• What you will do
(a) Revise the passage about RCA's Stereo Action LPs by replacing "ping-pong" with "table tennis". Give it again beginning at "While NASA engineers" and stopping after "and unprecedented scale.".
(b) Extend the passage about RCA's Stereo Action LPs from the point where it ends.

• Text to read
First there was Stereo. And then there was Stereo Action.

The difference? Between Minnie Mouse and Gina Lollobrigida. In a word: Va-Va-Voom!

While NASA engineers raced for outer space, RCA engineers raced for aural space. With the introduction of 1961's Stereo Action LP series, RCA proved victorious in beating other record companies to the age of hyperactive two-channel hijinks. (The Russians never even left the compression gate.) While other labels were playing ping-pong with their percussion, RCA was launching inter-groove ballistic mischief on a grand and unprecedented scale.

They heralded Stereo Action as offering "spectacular sonic illusions of motion, directionality and depth." Not content to program simply for ears, RCA provided a "visual" component to audio: "Soloists and entire sections of the orchestra appear to move thrillingly back and forth across the room," they proclaimed. "Stereo Action is musical movement so real, your eyes will follow the sound."

• Data entries
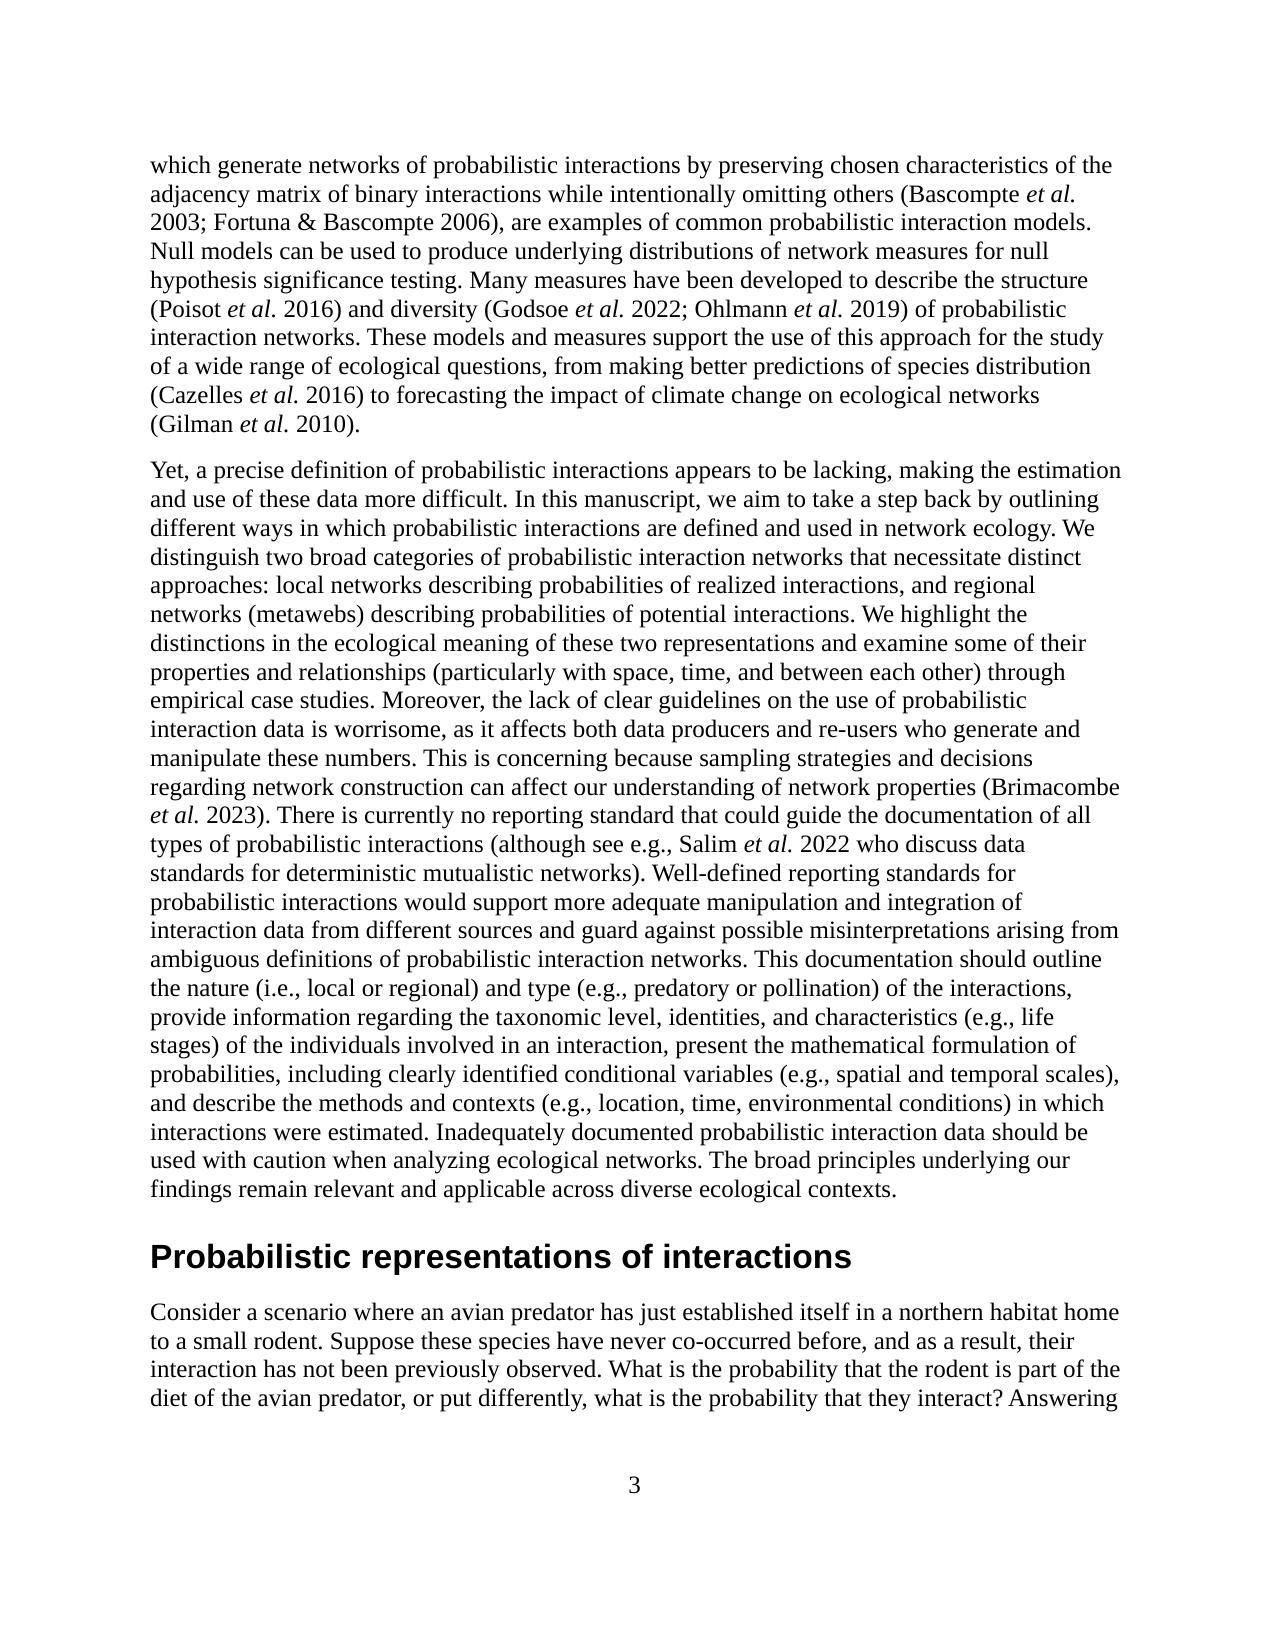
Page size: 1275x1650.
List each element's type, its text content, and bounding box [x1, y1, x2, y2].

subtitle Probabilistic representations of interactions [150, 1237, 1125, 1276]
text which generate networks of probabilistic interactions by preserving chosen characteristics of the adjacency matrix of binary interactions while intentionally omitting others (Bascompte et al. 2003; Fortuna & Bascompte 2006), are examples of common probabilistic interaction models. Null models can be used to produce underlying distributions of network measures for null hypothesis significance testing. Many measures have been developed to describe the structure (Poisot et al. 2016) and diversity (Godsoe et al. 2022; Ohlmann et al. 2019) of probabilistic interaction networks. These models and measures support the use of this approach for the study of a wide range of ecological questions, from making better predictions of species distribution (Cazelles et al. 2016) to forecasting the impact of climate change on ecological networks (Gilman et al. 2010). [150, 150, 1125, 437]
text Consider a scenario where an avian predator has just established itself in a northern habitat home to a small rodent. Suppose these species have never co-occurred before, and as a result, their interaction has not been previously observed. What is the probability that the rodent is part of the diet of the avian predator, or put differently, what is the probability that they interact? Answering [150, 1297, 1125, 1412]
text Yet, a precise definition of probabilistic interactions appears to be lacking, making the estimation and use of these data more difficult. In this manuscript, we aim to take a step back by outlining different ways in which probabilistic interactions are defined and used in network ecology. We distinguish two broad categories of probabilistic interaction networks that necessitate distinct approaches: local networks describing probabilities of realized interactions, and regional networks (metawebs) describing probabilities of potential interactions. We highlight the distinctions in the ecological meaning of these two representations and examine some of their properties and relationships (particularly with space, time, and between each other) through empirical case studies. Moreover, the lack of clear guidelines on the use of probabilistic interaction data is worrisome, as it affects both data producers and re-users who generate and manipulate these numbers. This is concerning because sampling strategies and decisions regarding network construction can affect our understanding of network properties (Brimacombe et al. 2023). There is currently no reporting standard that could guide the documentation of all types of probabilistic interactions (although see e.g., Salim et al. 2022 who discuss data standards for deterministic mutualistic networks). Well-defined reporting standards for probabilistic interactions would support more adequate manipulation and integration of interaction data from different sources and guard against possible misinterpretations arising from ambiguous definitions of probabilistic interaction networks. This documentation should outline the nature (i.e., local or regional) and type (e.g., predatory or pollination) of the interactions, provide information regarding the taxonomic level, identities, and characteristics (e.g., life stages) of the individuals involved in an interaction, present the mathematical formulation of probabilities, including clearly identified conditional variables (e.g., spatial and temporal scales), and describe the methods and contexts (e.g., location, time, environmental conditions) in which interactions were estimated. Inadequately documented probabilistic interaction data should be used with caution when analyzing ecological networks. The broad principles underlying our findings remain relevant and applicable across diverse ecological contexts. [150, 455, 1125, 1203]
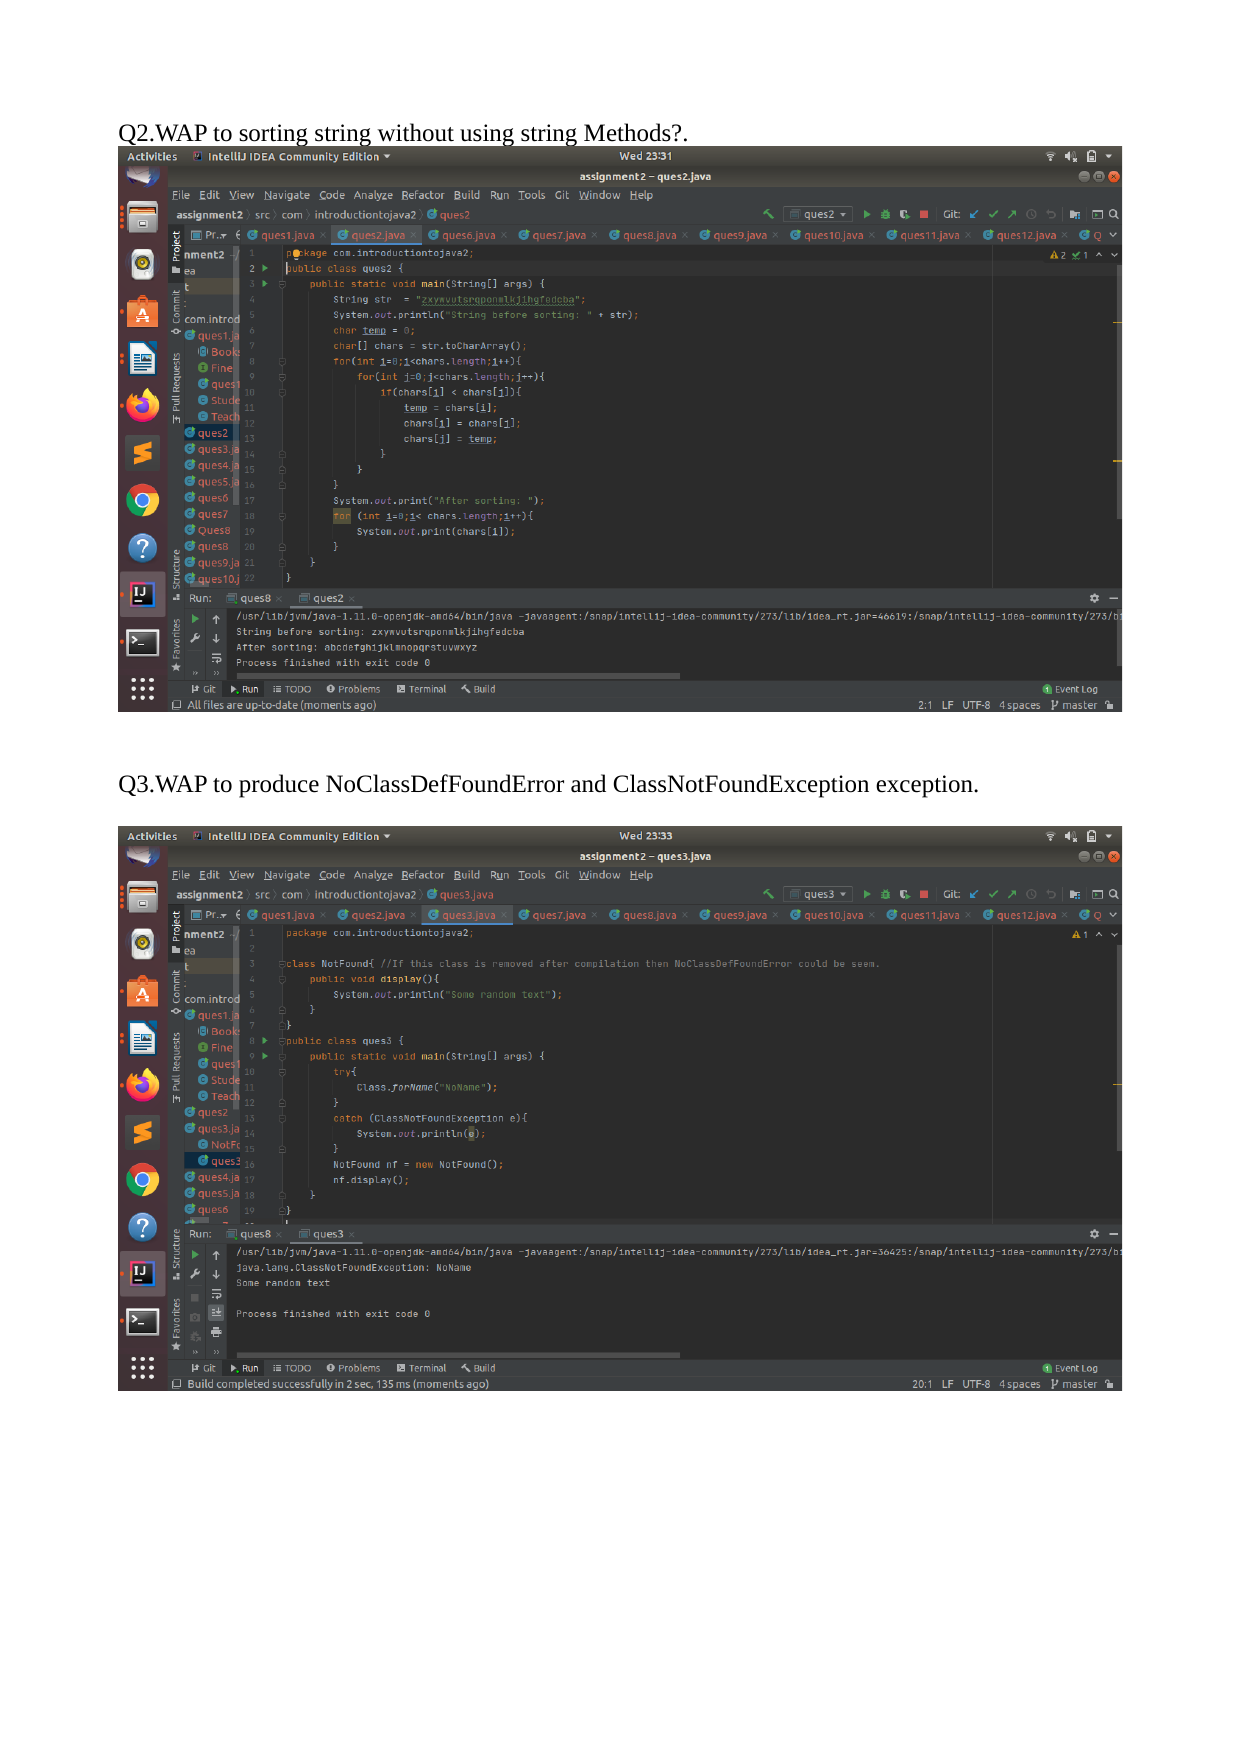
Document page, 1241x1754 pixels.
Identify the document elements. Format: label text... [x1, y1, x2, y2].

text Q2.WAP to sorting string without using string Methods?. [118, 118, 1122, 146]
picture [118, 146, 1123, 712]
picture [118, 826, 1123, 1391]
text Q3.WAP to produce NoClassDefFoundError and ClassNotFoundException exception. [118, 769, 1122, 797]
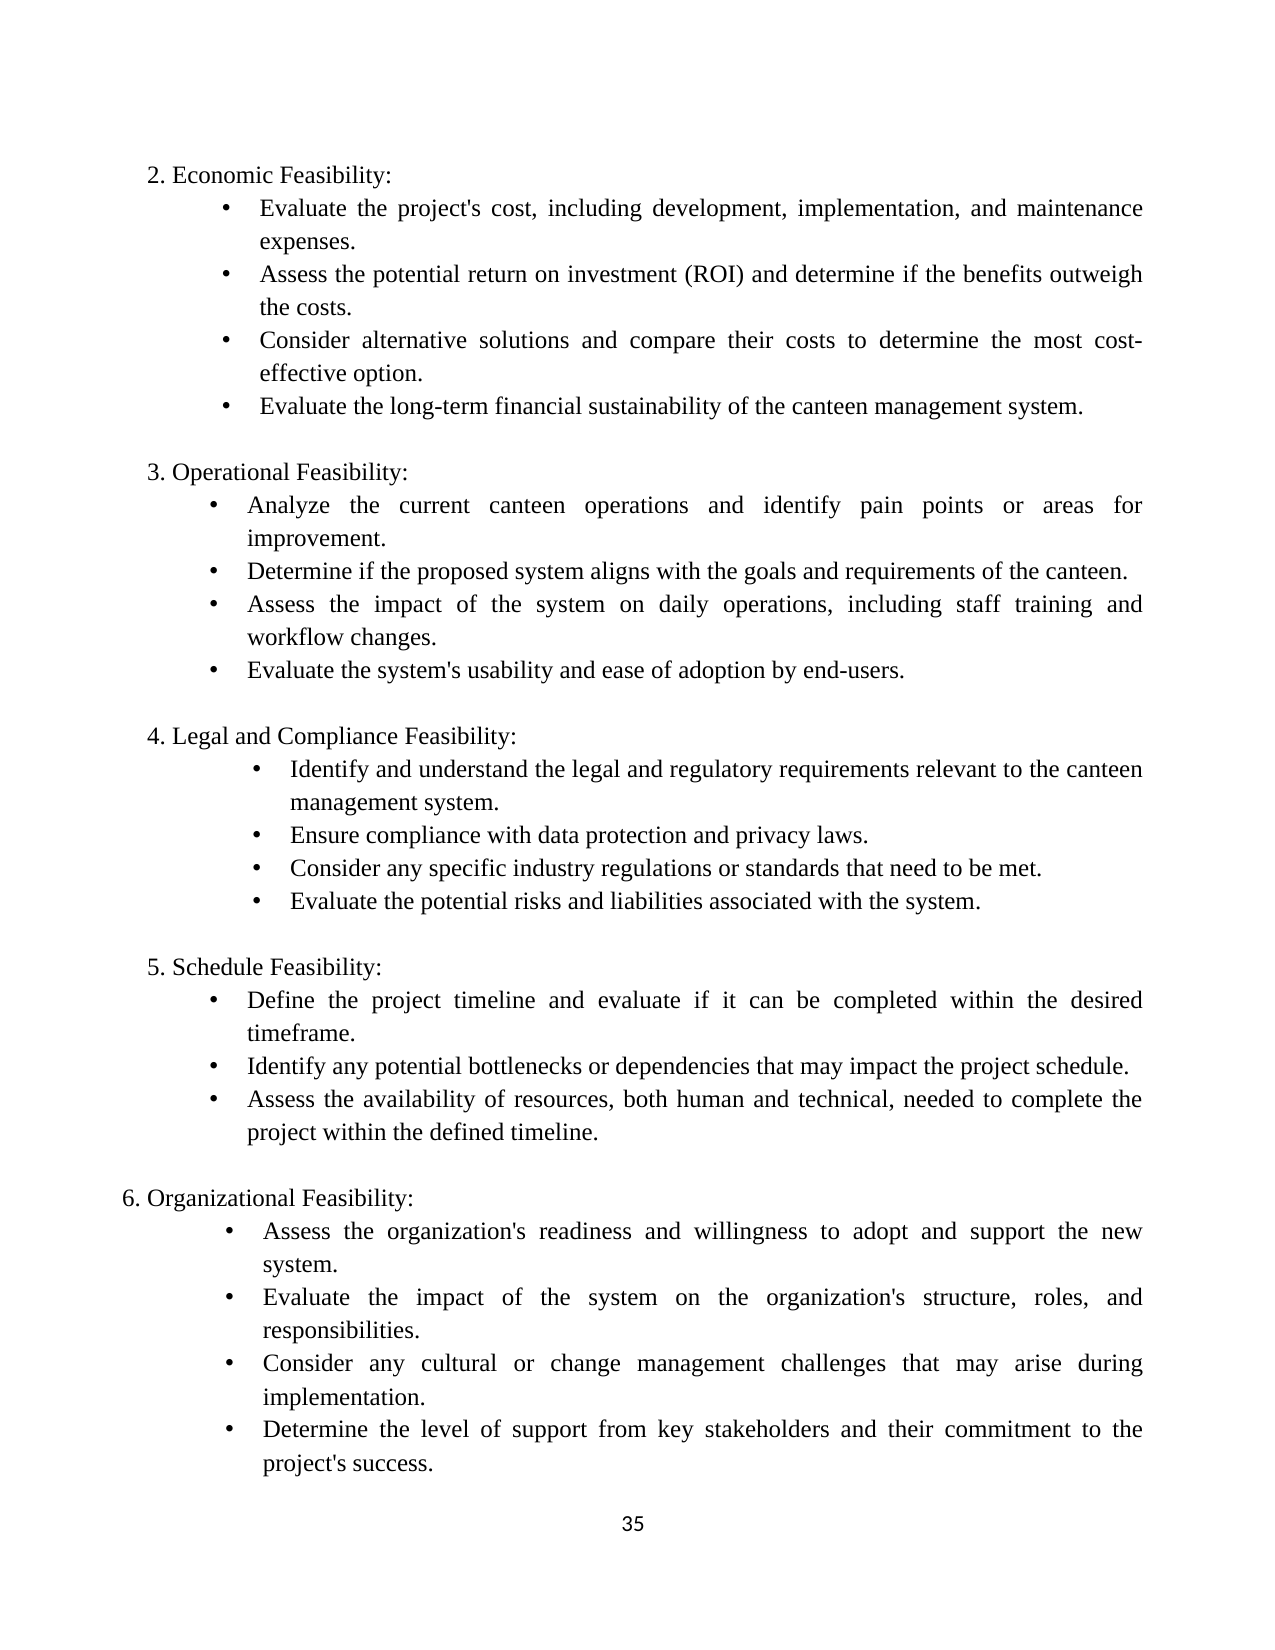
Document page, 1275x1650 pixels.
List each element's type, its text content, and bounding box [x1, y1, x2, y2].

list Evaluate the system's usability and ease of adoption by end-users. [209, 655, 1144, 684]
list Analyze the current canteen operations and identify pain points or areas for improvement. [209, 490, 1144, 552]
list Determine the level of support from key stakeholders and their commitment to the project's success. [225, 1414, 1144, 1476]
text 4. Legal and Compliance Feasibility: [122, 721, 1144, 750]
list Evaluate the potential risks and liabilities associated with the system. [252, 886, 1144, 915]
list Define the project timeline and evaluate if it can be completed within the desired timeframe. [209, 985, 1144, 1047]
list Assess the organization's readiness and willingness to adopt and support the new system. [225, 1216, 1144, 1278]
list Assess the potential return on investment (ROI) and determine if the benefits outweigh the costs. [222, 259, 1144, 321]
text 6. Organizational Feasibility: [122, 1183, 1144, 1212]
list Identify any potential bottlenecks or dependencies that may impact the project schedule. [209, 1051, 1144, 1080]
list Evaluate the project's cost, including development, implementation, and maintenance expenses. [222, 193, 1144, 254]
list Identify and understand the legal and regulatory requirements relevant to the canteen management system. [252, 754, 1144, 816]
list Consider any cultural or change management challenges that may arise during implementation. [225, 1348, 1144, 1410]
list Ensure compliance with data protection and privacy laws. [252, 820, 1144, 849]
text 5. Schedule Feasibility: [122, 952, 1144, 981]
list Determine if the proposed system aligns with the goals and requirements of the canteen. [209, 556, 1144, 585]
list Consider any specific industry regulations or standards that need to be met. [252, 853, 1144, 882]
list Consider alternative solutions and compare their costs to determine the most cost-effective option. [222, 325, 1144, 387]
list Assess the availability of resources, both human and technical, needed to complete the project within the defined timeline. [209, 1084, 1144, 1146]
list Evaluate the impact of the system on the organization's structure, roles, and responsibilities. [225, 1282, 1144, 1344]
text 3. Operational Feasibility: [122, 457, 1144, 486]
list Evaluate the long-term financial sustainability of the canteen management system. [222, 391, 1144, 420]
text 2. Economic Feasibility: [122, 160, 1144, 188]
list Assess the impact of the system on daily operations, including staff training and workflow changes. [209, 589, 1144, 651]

• Outputs for the tasks
(a)
While NASA engineers raced for outer space, RCA engineers raced for aural space. With the introduction of 1961's Stereo Action LP series, RCA proved victorious in beating other record companies to the age of hyperactive two-channel hijinks. (The Russians never even left the compression gate.) While other labels were playing table tennis with their percussion, RCA was launching inter-groove ballistic mischief on a grand and unprecedented scale.

(b)
When stereo was commercially unveiled in the late 1950s, record companies and audio dealers staged a relentless campaign to persuade consumers that two speakers were better than one. Gimmicky demonstration discs were distributed free with the purchase of any home stereo. These LPs featured rifle zings and ping-pong volleys, fireworks, zooming locomotives, and footsteps panning from left channel to right, magically before the astonished listener.

It caught on--for good. Generations later, two channels remain the standard. (In the 1970s, they tried four--quadraphonic--but the free market settled the matter: two channels were sufficient. The anatomical configuration of the human head also may have played a small role.) With the Stereo Action series, RCA made the most of those two channels. Bongos bounced about the den, violins cascaded from the heavens, pianos glided from wall to wall, and vibes chimed as if struck by Tinker Bell's wand.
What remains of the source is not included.